I've got an idea( most of you libs wouldn't agree but most libertarians would), how about no ticket for seatbelt violation but if you're injured in a car accident, while moving, and not wearing a seat belt then insurance doesn't pay. Easy solution! I now nominate anyone driving in a car without a seatbelt D-bag of the month.

Thread solved-thanks for the help.

P.s cops suck


----------



## Boat Hole (May 27, 2010)

*WoOOOOOh!*

i didn't mean to turn this into a political discussion


----------



## mr. compassionate (Jan 13, 2006)

Boat Hole said:


> i didn't mean to turn this into a political discussion


Everything is politics. My definition of politics is: trying to control someone else


----------



## Boat Hole (May 27, 2010)

*how do i find the home page and...*

i could have sworn i posted this before


----------



## TakemetotheRiver (Oct 4, 2007)

NolsGuy said:


> Ok wait a second, I thought this wasn't true and that the proposed bill to it a primary offense failed to pass.
> 
> So...I thought it was still a secondary offense and not one where LE could pull a person over for not wearing a belt.
> 
> Anyone know about this for sure?


Looks like you're right:

Press Release - Colorado House Kills Strict Seatbelt Bill



> Colorado House Committee on Appropriations voted to indefinitely postpone Senate Bill 09-296, which would have made seatbelt violations in the state a primary offense.

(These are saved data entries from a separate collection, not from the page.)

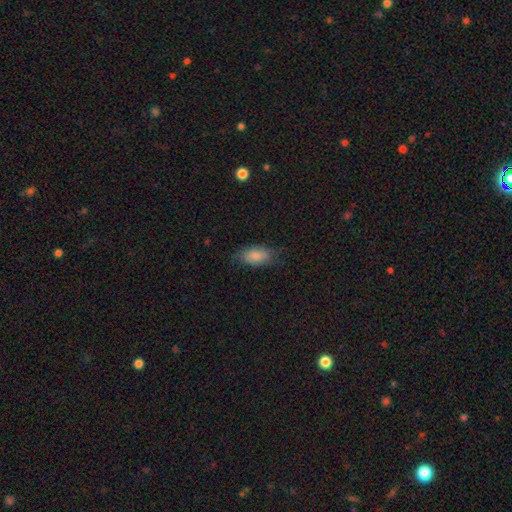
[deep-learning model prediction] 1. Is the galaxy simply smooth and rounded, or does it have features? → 82% smooth, 11% featured or disk, 7% star or artifact.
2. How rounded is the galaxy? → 92% in between, 5% round, 4% cigar-shaped.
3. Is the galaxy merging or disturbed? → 71% none, 22% minor disturbance, 6% major disturbance, 1% merger.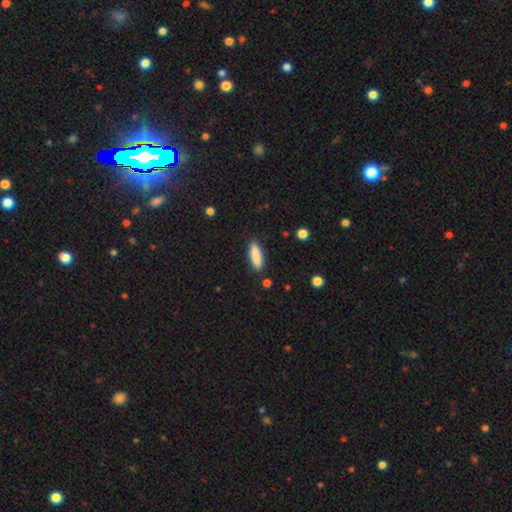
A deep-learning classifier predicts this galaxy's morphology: This appears to be a smooth galaxy with no disk features (86%) that is cigar-shaped (58%). Merging: none (85%).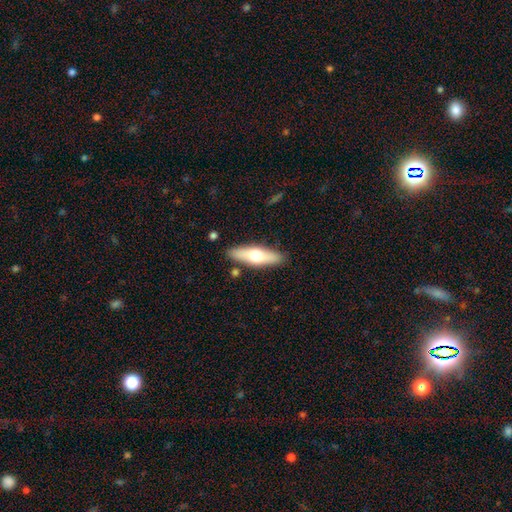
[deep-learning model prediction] Overall: smooth (54%; featured or disk 40%). How rounded: cigar-shaped (55%; in between 43%). Merging: none (86%).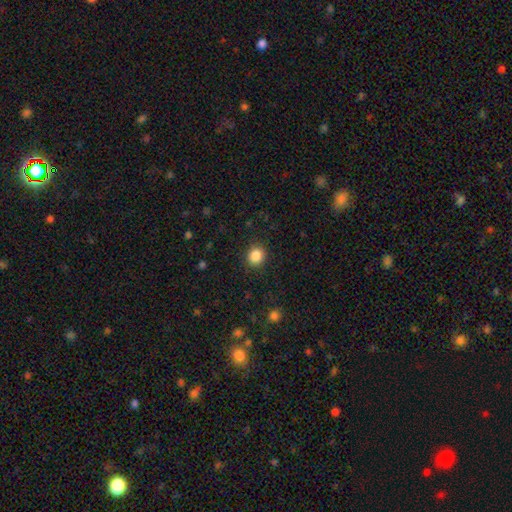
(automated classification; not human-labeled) A smooth galaxy with no disk features (86%) that is round (81%).

Vote fractions:
- Smooth or featured? smooth: 86% / star or artifact: 10% / featured or disk: 4%
- How rounded? round: 81% / in between: 18% / cigar-shaped: 1%
- Merging? none: 90% / minor disturbance: 7% / major disturbance: 3% / merger: 1%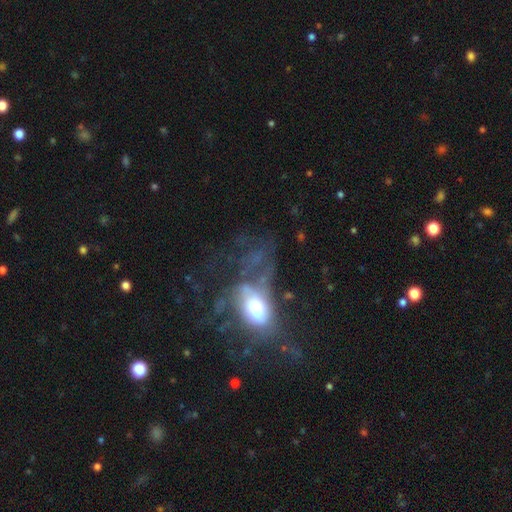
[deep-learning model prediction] Overall: featured or disk (53%; smooth 29%). Edge-on disk: no (91%). Merging: major disturbance (54%; none 25%).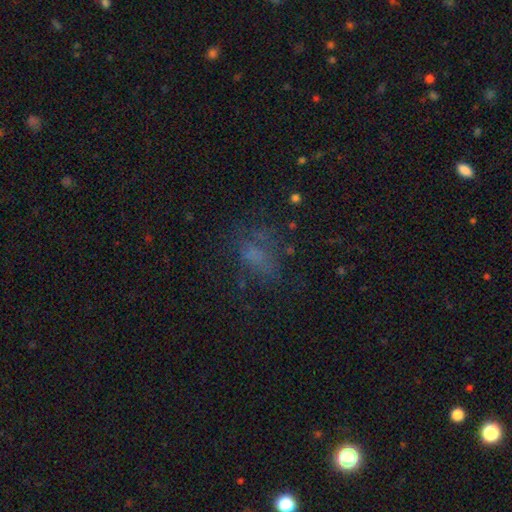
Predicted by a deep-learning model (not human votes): smooth-or-featured: smooth: 48% | star or artifact: 27% | featured or disk: 25%
  merging: none: 51% | major disturbance: 26% | minor disturbance: 20% | merger: 3%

Imagine that- the Colorado Legislature "postponing" a vote they don't want to deal with. 

I figure with all the other crazy unhealthy things I do, the least I can do is wear a seatbelt.


----------



## craven_morhead (Feb 20, 2007)

Mr. Compassionate, I'll bet you're free to have your seatbelt in whatever configuration you want in Sudan. Low taxes too. Then again, that lack of government does have its drawbacks...


----------



## Prezki (Jun 3, 2009)

craven_morhead said:


> Mr. Compassionate, I'll bet you're free to have your seatbelt in whatever configuration you want in Sudan. Low taxes too. Then again, that lack of government does have its drawbacks...


How's the boating in Sudan?


----------



## BoilermakerU (Mar 13, 2009)

mjpowhound said:


> ...Also, I don't think this is a revenue campaign. If it were I don't think they would advertise the hell out of it; that's sort of counter-productive, no? The medical costs we all pay (through auto insurance premiums, health insurance premiums, medicare, subsidization, etc) for traffic accidents is astounding and seat belts are proven to reduce injuries and death.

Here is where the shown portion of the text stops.